Sesli okuma, özellikle ilköğretimin ilk üç sınıfında büyük bir önem taşır. Çocuğa okuma becerisi kazandırmakta sesli okumanın yeri büyüktür. Yazılı işaretleri seslendirebildiğini ve anlamını bildiğini anlayan bir öğrencinin kendine güveni artar. Çocuk daha ileri çalışmalar için kendine güvenir. Bundan başka, sesli okuma öğrencinin okuma durumunu anlamaya yardım eden bir tanıma aracıdır. İyi okuma parçaları çocuğu ve dinleyicileri fikri etkinliklere yönelttiği gibi, dinleyiciler üzerinde de hoş etkiler bırakır (Korkmaz, 2008: 103).
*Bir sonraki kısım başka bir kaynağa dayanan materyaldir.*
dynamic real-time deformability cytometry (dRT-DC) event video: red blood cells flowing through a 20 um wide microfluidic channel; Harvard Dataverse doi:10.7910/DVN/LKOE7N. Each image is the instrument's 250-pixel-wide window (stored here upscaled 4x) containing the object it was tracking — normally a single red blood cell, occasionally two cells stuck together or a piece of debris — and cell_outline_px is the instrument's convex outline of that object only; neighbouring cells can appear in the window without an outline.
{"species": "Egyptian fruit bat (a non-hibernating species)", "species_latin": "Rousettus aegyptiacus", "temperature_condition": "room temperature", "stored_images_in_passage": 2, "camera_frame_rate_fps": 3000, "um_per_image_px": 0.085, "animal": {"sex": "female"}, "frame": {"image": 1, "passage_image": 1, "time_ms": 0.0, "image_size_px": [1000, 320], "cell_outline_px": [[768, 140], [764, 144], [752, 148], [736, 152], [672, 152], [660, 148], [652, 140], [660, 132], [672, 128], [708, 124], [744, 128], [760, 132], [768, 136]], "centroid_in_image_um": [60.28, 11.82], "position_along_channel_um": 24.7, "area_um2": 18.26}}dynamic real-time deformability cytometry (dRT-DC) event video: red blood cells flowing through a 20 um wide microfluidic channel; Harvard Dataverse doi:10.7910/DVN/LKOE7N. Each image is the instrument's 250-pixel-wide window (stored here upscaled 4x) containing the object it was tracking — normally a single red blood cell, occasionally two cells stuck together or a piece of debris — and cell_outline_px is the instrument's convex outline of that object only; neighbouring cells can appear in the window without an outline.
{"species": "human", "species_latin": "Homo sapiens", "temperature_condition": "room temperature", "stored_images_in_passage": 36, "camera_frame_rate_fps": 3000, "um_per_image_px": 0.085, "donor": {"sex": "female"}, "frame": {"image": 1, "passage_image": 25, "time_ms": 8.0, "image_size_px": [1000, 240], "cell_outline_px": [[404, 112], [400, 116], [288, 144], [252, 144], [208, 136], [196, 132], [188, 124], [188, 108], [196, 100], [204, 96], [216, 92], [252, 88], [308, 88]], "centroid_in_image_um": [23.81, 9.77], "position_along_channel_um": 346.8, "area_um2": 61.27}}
Sesli okumada okunacak metin de büyük önem taşımaktadır. Çok uzun metinler öğrencilerin yorulmasına, sıkılmasına, anlamdan uzaklaşmasına neden olabileceği gibi okuma eylemini de sevilmeyen bir eylem olarak algılamasına neden olabilir. Ayrıca Çelenk (2004: 114)’e göre okunan metnin anlamına uygun bir sesli okuma, dinleyenleri etkiler ve onlara zevk verir. Bu zevkin alınabilmesi okunan metindeki dilin coşku ve akıcılığı kadar, metnin taşıdığı anlama uygun bir vurgu ve tonlamanın da önemi büyüktür. İyi bir okuma, gerçekte okunan metindeki karmaşık düşünce ve duyguların anlaşılmasını da kolaylaştırır. O nedenle, İlk okuma yazma öğretiminde öğrencilerle üzerinde çalışılan cümle ve metinler okunurken cümle ya da metnin anlamına uygun duygu, coşku, sevgi, vb. vurgu ve tonlamalarda öğretmenlerin titizlik göstermesi ilerde telafisi güç okuma alışkanlıklarına neden olmamak bakımından gereklidir.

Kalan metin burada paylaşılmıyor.